The New Economics Of TV On DVD

I wanted to say a bit more about the upcoming Mary Tyler Moore complete series box set. Everyone who already paid for the first four seasons is understandably pissed at the idea of having to buy them all over again in order to get the rest of the series (though if you get the box on sale, it probably won’t be that much more expensive than buying the last three seasons if they were released separately). But this is a sign of the new economic realities of TV on DVD.

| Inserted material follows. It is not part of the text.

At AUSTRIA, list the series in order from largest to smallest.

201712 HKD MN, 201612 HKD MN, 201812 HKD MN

TV on DVD doesn’t seem to have suffered as much in the last year as, say, catalogue movies on DVD, which have almost completely collapsed. (Companies like Warners and Fox, which had huge release slates of classic movies, have canceled a lot of plans and cut back their releases tremendously.) But obviously, standard-definition DVD is no longer booming, and Blu-Ray isn’t going to solve all the studios’ problems. One of the things affecting DVD is that there is so much product out there that it gets lost on the shelves, and stores no longer have room to stock everything that comes out. And with the closing of a lot of chains, there are a few places that handle most of the DVD sales these days: Best Buy, Wal-Mart, maybe a couple of others. The result is that these chains effectively have veto power over what gets released. If Best Buy and Wal-Mart don’t think they can sell something, there’s not much point in bringing it out, because who’s going to buy it if nobody sells it? (Online sales still aren’t enough, not usually. Though sometimes you will see a set sold as an “Amazon.com exclusive” because the chains didn’t want to stock it, but the studio still wanted to bring it out.)

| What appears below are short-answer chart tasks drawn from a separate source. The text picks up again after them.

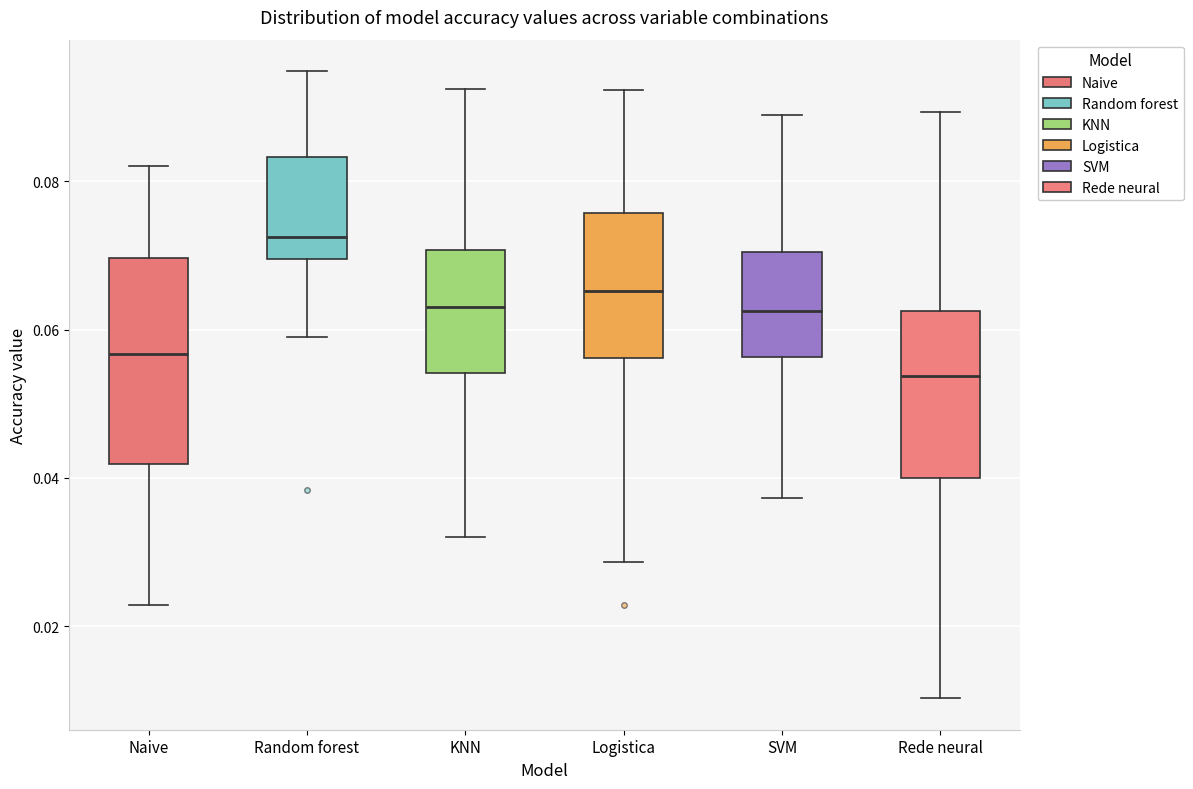

Reading left to right, read every box against the y-axis: the position of its median line, the range the box covers, and the ends of its whiskers. The values are not printed on the chart, so give them approximately, as read against the axis.

Naive: median 0.056, box 0.042 to 0.070, whiskers 0.022 to 0.082
Random forest: median 0.072, box 0.070 to 0.084, whiskers 0.058 to 0.094
KNN: median 0.064, box 0.054 to 0.070, whiskers 0.032 to 0.092
Logistica: median 0.066, box 0.056 to 0.076, whiskers 0.028 to 0.092
SVM: median 0.062, box 0.056 to 0.070, whiskers 0.038 to 0.088
Rede neural: median 0.054, box 0.040 to 0.062, whiskers 0.010 to 0.090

But studios can’t just give up on TV on DVD, because it still sells well when marketed right. And one thing they’ve noticed is that, counter-intuitively, outrageously expensive “complete series” packages may actually be a better bet than relatively inexpensive individual season sets. Why? Because a big complete series package takes up less shelf space than the equivalent number of individual season sets, while being more eye-catching and easy to spot than individual sets (which tend to blend in with their surroundings on the shelves). That means that a Mary Tyler Moore complete season package may be attractive to Best Buy, whereas Best Buy wouldn’t touch seasons 5-7 with a 5-to-7-foot pole. As DVD producer David Levine explains in this post:

The retail landscape has changed with the economy. I know from talking to people at Best Buy and at the studios that the days of everything that a major presents to Best Buy automatically getting in the stores is over. They are cutting the size of the DVD sections, but they are increasing the area for Gift sets. They will flat out refuse to take any New Release that they don’t believe will make their weekly sales goals, but they are much more forgiving with “big ticket, evergreen” items like Complete Series Gift Sets.

Like I said in an earlier post, I bet Fox pitched season 5 to Best Buy (and Wal-Mart) and were shot down. So they regrouped and pitched the Complete Series and both stores said “I’ll take it”.

That’s not to say that Fox doesn’t deserve our irritation and annoyance for not giving fans a way to buy seasons 5-7 without making their earlier purchases worthless. But it is pretty clear that to move TV-on-DVD product, studios need an approach that will get them some attention from shoppers in the dwindling number of DVD retailers, whether it’s a massive collectors’ box, or at the other extreme, splitting seasons in half the way Paramount does (to encourage impulse buying). The good thing about the “big box,” and why I wouldn’t mind seeing more of these if the MTM experiment works, is that it takes the pressure off the fan of the show: instead of feeling you have to buy this set right now in order to encourage releases of the later seasons, you can wait as long as you want (or until the set is about to go out of print). So I may wait on the Mary Tyler Moore box until the price drops, but I can do that; it’s not like any of the seasons won’t be released.

As to whether any other shows will receive this treatment: there have been persistent rumours that Fox might do something similar with St. Elsewhere, which got one season on DVD and then stopped. That would make sense, since a complete series set would likely do better than the one season did, though the Fox masters of Elsewhere are a mess (not quite as many cuts and music alterations as WKRP, but one of the worse jobs MTM did before it collapsed) and they wouldn’t be likely to fix them if they released such a box. Actually all the incomplete MTM shows from Fox would be good candidates for the big-box treatment, especially the two Bob Newhart shows (maybe they could do a giant box with all three of his MTM shows: Bob Newhart Show, Newhart and Bob).